**Page text**
------------------------------------------------

Materials and methods

Perovskite device fabrication

Firstly, a cleaned FTO glass substrate was treated in TiCl4 (40 mM) at 70 °C for 30 min and washed with deionized water. Next, TiO2 mesoporous scaffold has been prepared from the mixed TiO2 precursor solution including Titanium(IV) ethoxide (Sigma-Aldrich, 12.7 g), concentrated HCl (Merck, 9.7 g), Pluronic P123 (Sigma-Aldrich, 4.0 g), and butyl alcohol (Sigma-Aldrich, 36.3 g). The solution has been dip-coated on the substrate (withdrawing speed; 30 mm/min) and has been subsequently annealed at 450 °C for 1 h. Then, the prepared PbI2 solution (1.4 M) via solving PbI2 in DMSO/DMF (1:9) has been spin-coated on TiO2 mesoporous coated substrate at 2000 rpm for 20 s (during the process, the temperature is kept at 80 °C). To convert the PbI2 film to CH3NH3PbI3, CH3NH3I solution (1 mg mL−1) was prepared in a mixed solvent of isopropanol/cyclohexane (1:9), and then, PbI2 films were immersed into the CH3NH3I solution for 12 h, and the as-prepared methylammonium lead triiodide (MAPbI3) films have been heated at 100 °C for 15 min36,37. Finally, a commercial carbon paste composed of carbon black and graphite has been used for preparing the carbon back electrode. The carbon paste has been painted on the perovskite film followed by spraying an ethanol solution of 1H, 1H,2H,2H-perfluouorodecyltriethoxysilane (Sigma-Aldrich, 5% v/v) on the paste and heating at 100 °C for 1 h7.

------------------------------------------------

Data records
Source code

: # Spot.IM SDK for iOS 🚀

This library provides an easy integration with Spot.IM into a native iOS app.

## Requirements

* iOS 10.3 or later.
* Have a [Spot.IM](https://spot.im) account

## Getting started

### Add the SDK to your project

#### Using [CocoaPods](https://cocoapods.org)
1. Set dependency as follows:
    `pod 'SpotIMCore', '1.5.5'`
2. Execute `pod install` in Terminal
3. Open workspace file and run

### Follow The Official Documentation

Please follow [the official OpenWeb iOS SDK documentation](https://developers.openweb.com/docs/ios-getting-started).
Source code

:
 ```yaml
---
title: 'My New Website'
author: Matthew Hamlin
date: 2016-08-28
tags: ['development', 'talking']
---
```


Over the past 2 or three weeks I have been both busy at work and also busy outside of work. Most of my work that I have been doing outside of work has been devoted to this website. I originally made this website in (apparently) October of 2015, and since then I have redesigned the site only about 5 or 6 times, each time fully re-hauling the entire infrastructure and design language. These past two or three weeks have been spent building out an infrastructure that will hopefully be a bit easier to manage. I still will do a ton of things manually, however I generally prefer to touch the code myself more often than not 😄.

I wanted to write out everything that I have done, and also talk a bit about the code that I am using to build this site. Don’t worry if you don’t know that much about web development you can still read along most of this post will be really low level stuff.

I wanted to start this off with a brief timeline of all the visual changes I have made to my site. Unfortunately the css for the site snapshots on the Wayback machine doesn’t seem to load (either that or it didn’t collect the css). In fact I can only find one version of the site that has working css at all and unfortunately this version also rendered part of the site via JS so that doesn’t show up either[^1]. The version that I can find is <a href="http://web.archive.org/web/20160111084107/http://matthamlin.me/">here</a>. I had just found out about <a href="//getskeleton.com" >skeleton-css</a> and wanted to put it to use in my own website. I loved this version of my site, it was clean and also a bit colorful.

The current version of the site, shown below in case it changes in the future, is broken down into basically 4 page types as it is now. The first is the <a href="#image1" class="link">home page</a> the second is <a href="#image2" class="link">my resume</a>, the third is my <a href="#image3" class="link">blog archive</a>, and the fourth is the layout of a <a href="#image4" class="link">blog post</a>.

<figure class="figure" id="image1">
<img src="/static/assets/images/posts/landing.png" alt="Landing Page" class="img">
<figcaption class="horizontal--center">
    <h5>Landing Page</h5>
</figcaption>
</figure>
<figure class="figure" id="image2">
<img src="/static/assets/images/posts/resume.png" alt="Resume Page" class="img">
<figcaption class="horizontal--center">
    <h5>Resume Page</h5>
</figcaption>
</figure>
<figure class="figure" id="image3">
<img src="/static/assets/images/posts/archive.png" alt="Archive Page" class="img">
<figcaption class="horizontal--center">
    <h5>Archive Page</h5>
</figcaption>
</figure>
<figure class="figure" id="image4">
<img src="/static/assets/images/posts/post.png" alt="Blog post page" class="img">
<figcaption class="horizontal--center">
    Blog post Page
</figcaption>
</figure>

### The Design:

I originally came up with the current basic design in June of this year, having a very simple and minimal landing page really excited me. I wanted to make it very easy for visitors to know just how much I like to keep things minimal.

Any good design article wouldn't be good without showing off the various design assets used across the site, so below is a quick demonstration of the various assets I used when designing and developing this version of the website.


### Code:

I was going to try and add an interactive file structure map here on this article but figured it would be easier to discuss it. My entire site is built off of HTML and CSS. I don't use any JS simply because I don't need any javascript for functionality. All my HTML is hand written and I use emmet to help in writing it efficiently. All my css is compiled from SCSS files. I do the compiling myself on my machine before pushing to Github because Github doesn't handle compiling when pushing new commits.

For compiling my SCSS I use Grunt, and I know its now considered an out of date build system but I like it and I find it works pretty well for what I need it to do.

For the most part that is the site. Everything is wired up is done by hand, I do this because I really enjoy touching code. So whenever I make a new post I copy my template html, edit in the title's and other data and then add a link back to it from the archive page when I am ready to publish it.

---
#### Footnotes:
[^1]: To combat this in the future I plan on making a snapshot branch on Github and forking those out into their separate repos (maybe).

------------------------------------------------

**Exercise requirements**
In the perovskite device fabrication text, for how long were the PbI2 films immersed in the CH3NH3I solution?

**Answer area**
12 h